### Page extract
== Segment start ==

When Aunt Agatha throws a family dinner two things are always certain: There will be too much food... and she'll be offended if you don't sample every dish. 'No, thank you.' or 'I don't like cottage cheese.' are not acceptable dinner conversation.
The fact is that I do NOT like cottage cheese and think the garbage disposal is a much more appropriate place to put it than in my mouth. I do not eat cottage cheese for the same reason I do not eat the chunks of milk I find hardened to the bottoms of the long-expired milk cartons in my fridge. Unfortunately, what I would toss in the trash, Agatha uses to smother otherwise edible peaches.
When I looked around the table, I could see that I wasn't the only one having difficulty with at least one of Agatha's mandatory dishes. Everyone under the age of sixteen was struggling with the lima bean casserole. So were most of the rest of us.
My Uncle Sean was trying unsuccessfully to excuse himself from the pork roast, claiming he had suffered mental trauma after witnessing a highway accident involving a livestock truck and one hauling plate glass.

== Segment end ==

[Extracted page text data]
== Segment start ==

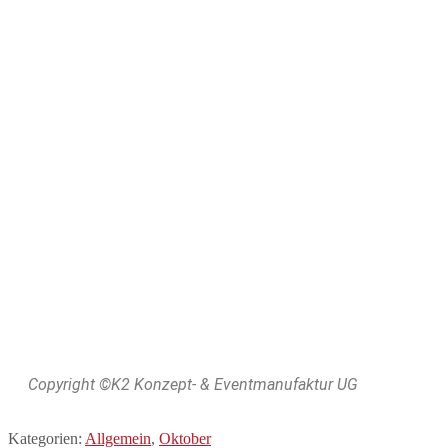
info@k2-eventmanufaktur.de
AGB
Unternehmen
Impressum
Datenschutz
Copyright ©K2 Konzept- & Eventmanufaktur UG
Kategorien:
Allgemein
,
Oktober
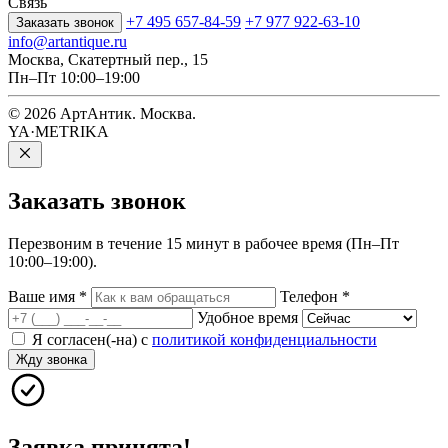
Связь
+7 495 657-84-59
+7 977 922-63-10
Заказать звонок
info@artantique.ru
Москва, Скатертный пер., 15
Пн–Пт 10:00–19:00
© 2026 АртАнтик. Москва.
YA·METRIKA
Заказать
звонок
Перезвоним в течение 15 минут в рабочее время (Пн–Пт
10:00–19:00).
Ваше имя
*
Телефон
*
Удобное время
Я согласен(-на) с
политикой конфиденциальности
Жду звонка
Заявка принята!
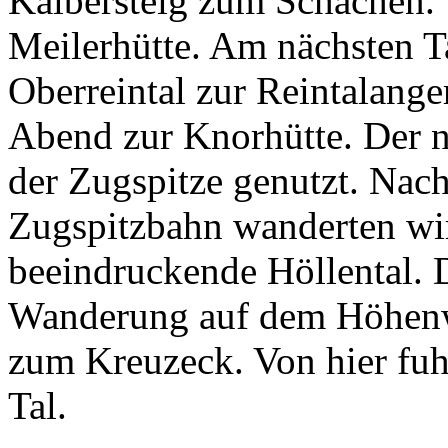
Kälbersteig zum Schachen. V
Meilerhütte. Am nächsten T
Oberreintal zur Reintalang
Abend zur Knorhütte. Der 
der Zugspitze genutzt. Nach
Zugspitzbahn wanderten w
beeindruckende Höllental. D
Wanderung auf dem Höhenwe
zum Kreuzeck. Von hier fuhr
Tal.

== Segment end ==
== Segment start ==

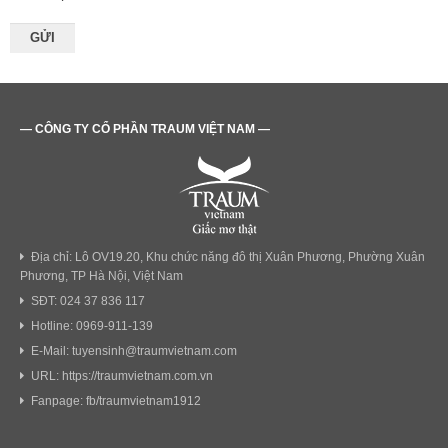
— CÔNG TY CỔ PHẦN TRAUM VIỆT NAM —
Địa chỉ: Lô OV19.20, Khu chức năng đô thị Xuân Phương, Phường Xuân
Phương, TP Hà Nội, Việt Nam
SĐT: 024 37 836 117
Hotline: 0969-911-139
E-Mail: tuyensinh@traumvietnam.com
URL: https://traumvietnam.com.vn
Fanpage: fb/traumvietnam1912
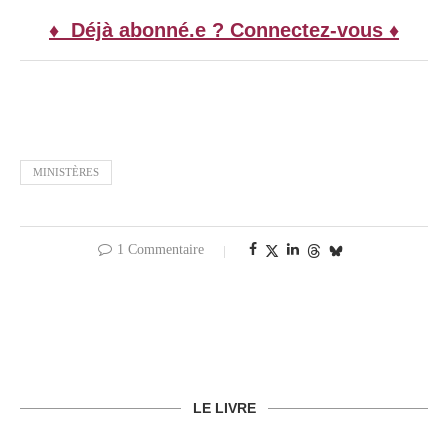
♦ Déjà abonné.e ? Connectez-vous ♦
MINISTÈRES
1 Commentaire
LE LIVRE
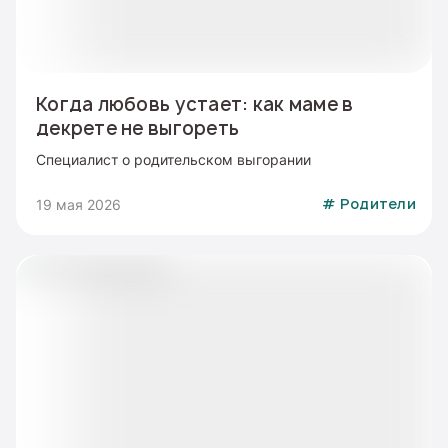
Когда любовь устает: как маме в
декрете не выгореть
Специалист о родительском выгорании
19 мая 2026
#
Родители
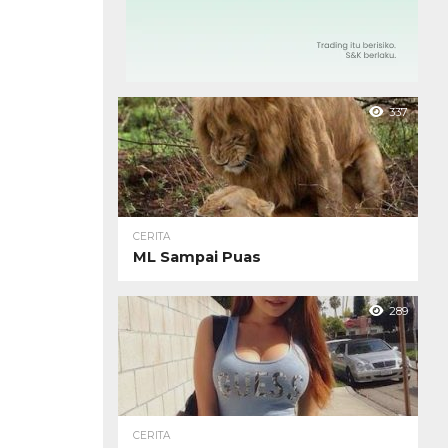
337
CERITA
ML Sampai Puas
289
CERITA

== Segment end ==
== Segment start ==

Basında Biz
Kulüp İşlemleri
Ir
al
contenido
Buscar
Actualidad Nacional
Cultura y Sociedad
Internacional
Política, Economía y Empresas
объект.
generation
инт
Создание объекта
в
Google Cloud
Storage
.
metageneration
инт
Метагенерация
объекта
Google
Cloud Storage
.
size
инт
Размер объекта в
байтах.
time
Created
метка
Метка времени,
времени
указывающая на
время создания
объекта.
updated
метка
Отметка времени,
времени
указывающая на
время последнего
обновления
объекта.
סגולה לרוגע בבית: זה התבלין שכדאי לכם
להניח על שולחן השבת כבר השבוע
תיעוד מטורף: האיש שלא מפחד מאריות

== Segment end ==

### Job
Quote the stretch from "The fact is" through "otherwise edible peaches." in the account of Aunt Agatha's family dinner, word for word. The data above was drawn from a separate source.

### Answer to this task
The fact is that I do NOT like cottage cheese and think the garbage disposal is a much more appropriate place to put it than in my mouth. I do not eat cottage cheese for the same reason I do not eat the chunks of milk I find hardened to the bottoms of the long-expired milk cartons in my fridge. Unfortunately, what I would toss in the trash, Agatha uses to smother otherwise edible peaches.